_RECORDS SHOWN_.
__________________________________________________
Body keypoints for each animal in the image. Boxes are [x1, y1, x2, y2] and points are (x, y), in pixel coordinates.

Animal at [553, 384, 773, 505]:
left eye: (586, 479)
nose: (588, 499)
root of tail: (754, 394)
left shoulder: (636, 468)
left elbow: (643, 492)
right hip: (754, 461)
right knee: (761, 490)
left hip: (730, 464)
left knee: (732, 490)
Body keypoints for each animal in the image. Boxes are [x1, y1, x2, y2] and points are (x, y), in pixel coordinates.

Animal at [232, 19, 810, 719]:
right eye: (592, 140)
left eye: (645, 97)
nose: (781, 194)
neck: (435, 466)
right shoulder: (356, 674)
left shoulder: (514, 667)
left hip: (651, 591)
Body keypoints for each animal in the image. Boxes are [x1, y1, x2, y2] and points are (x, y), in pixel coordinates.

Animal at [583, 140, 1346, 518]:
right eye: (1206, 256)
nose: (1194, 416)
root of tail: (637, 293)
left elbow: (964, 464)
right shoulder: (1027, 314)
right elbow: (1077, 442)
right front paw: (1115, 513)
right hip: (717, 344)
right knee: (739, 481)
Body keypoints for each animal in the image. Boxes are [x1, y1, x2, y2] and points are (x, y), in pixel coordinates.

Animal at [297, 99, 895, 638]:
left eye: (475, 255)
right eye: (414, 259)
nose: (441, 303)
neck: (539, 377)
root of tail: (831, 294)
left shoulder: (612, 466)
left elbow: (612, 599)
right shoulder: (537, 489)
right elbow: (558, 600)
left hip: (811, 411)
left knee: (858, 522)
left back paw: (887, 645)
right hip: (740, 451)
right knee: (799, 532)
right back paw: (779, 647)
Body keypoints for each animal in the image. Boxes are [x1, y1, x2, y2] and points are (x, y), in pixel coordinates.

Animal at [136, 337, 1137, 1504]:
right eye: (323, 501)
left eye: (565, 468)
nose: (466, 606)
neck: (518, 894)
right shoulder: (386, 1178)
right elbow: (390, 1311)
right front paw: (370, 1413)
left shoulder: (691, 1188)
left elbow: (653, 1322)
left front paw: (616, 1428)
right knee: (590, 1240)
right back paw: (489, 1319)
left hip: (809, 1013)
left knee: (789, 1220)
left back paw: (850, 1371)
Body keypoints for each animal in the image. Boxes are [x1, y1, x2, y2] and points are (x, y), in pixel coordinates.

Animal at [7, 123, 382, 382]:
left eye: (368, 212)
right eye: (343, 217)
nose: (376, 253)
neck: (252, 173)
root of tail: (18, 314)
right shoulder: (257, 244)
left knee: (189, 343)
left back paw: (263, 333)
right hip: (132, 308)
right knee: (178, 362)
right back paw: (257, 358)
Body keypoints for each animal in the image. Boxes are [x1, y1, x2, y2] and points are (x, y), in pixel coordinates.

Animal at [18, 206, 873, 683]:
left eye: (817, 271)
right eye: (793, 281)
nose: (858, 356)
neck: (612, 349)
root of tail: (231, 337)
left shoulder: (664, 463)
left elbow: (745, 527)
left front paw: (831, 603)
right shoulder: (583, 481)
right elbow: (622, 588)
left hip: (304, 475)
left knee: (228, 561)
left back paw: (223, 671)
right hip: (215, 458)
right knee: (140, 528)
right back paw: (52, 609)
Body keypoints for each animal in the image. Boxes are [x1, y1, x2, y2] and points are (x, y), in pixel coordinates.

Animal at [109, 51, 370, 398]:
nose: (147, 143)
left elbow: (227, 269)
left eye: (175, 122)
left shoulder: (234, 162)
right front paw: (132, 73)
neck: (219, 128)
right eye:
__________________________________________________
_TASK ITEM_.
What is needed is an exact copy of the lines above, from the one containing "left hip: (730, 464)" through the one containing "left elbow: (612, 599)", with nothing added.

_OUTPUT BELOW_.
left hip: (730, 464)
left knee: (732, 490)
Body keypoints for each animal in the image. Boxes are [x1, y1, x2, y2] and points are (x, y), in pixel coordinates.

Animal at [232, 19, 810, 719]:
right eye: (592, 140)
left eye: (645, 97)
nose: (781, 194)
neck: (435, 466)
right shoulder: (356, 674)
left shoulder: (514, 667)
left hip: (651, 591)
Body keypoints for each animal in the image. Boxes are [x1, y1, x2, y2] and points are (x, y), in pixel coordinates.

Animal at [583, 140, 1346, 518]:
right eye: (1206, 256)
nose: (1194, 416)
root of tail: (637, 293)
left elbow: (964, 464)
right shoulder: (1027, 314)
right elbow: (1077, 442)
right front paw: (1115, 513)
right hip: (717, 344)
right knee: (739, 481)
Body keypoints for each animal in the image. Boxes are [x1, y1, x2, y2] and points are (x, y), in pixel coordinates.

Animal at [297, 99, 895, 638]:
left eye: (475, 255)
right eye: (414, 259)
nose: (441, 303)
neck: (539, 377)
root of tail: (831, 294)
left shoulder: (612, 466)
left elbow: (612, 599)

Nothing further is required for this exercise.